PROBLEM STATEMENT → A single number is wanted: how many lines of the records below contain the word "automatically".

INPUT DATA →
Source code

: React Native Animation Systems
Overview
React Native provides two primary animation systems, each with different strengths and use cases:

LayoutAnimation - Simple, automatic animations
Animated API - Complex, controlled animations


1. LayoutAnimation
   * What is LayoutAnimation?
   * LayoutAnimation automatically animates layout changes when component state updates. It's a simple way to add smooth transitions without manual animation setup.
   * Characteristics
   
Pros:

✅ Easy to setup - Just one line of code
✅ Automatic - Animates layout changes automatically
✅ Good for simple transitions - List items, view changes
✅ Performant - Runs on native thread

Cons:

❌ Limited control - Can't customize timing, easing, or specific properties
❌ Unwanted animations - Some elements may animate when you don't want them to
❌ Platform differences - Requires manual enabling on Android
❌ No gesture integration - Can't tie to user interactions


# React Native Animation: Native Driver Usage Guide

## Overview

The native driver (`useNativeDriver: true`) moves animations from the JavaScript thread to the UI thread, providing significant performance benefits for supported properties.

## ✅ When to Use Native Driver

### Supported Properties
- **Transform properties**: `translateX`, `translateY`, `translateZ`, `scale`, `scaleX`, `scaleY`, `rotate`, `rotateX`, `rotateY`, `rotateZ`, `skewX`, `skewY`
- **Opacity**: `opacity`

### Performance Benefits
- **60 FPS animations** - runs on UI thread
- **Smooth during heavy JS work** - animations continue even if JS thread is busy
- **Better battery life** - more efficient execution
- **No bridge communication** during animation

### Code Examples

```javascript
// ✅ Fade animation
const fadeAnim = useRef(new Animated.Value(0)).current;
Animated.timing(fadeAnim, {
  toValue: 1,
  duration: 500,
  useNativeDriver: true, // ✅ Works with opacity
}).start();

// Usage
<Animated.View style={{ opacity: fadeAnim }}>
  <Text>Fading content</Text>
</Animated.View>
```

ANSWER AREA → 2